**WHAT TO DO:** For the material below, set down exactly the lines between the one containing "Figure 9. Water" and the last line, both included, leaving every picture out.

**INFORMATION SHOWN:**
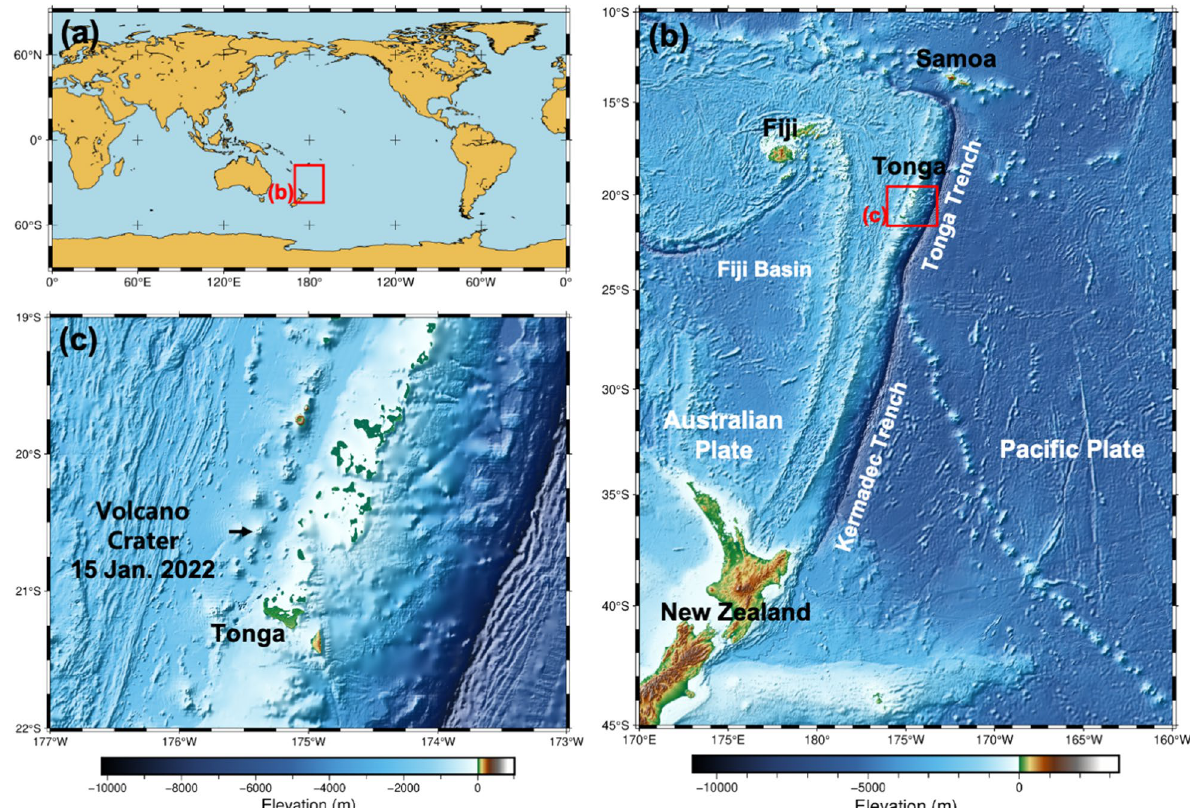
Fig. 1 a World map, b Map of the Tonga volcanic arc showing the location of Hunga Tonga–Hunga Ha’apai volcano relative to the Tonga– Kermadec arc-trench system, and c Tonga volcano crater and main islands in the Kingdom of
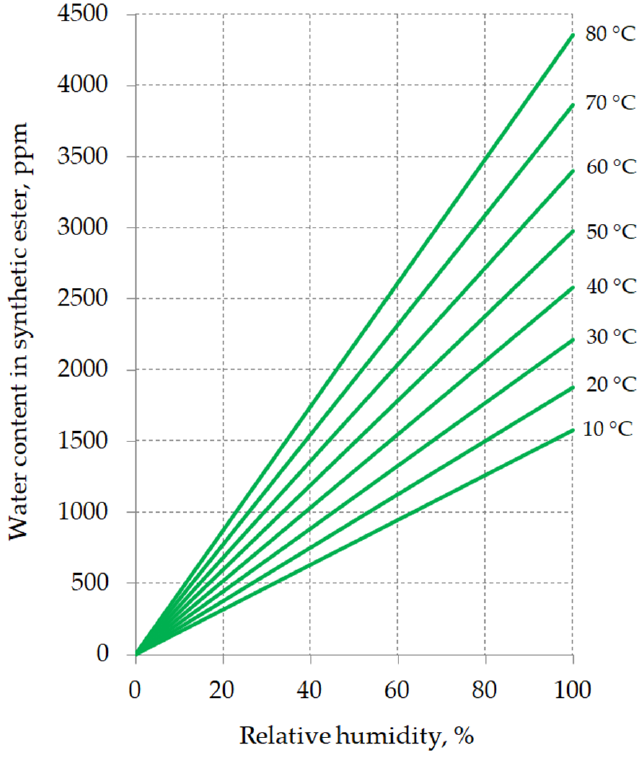
Figure 9. Water content in synthetic ester Midel 7131 of relative humidity, based on the data from [30].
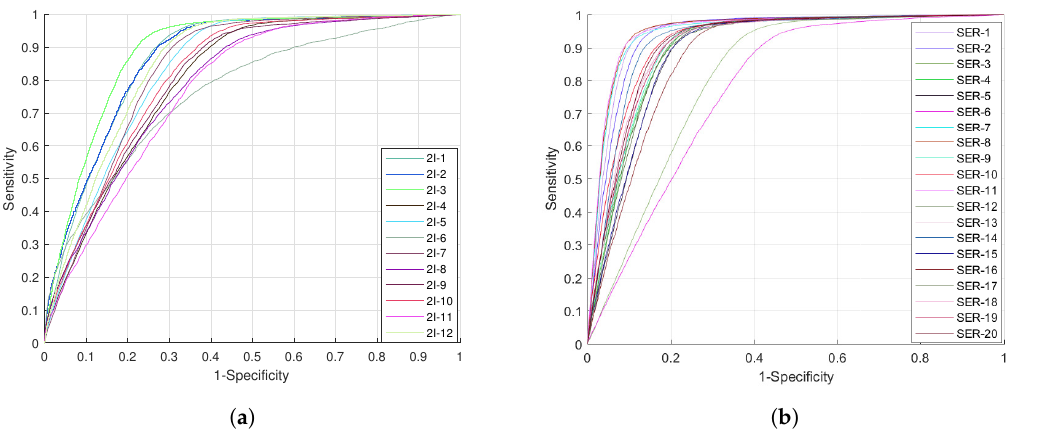
Figure 7. The ROC of our method on different cells. ( a ) The ROC on 2 i -cultured mESCs. ( b ) The ROC on serum-cultured mESCs.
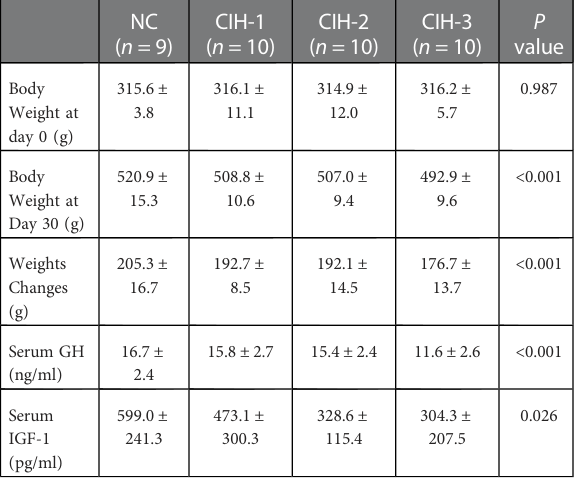
TABLE 1 The body weight, body weight changes, and serum GH/IGF-1 concentrations among the four group of rats after 30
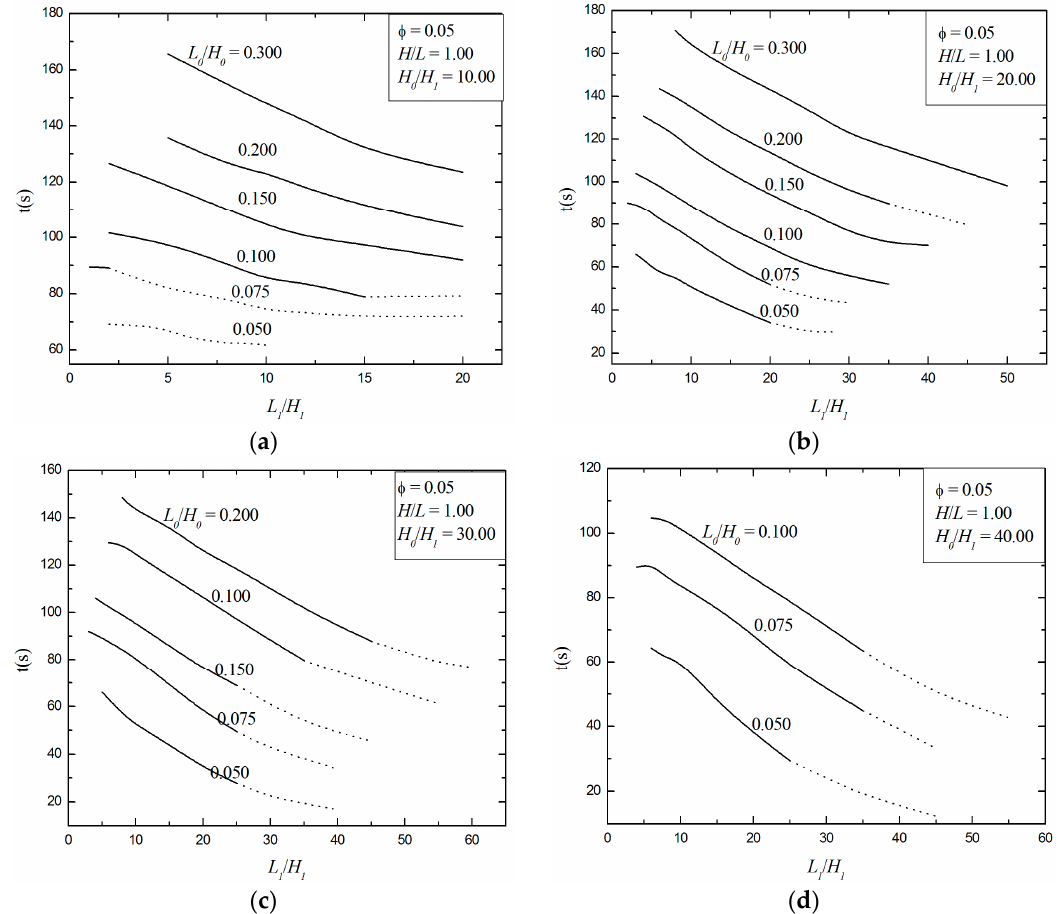
Figure 9. Effect of ratio L 1 /H 1 over resin infusion filling time for several values of ratio L 0 / H 0 and fixed values of H 0 / H 1 : ( a ) H 0 / H 1 = 10.0, ( b ) H 0 / H 1 = 20.0, ( c ) H 0 / H 1 = 30.0, ( d ) H 0 / H 1 = 40.0.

**THE ANSWER:**
Figure 9. Water content in synthetic ester Midel 7131 of relative humidity, based on the data from [30].
Figure 7. The ROC of our method on different cells. ( a ) The ROC on 2 i -cultured mESCs. ( b ) The ROC on serum-cultured mESCs.
TABLE 1 The body weight, body weight changes, and serum GH/IGF-1 concentrations among the four group of rats after 30
Figure 9. Effect of ratio L 1 /H 1 over resin infusion filling time for several values of ratio L 0 / H 0 and fixed values of H 0 / H 1 : ( a ) H 0 / H 1 = 10.0, ( b ) H 0 / H 1 = 20.0, ( c ) H 0 / H 1 = 30.0, ( d ) H 0 / H 1 = 40.0.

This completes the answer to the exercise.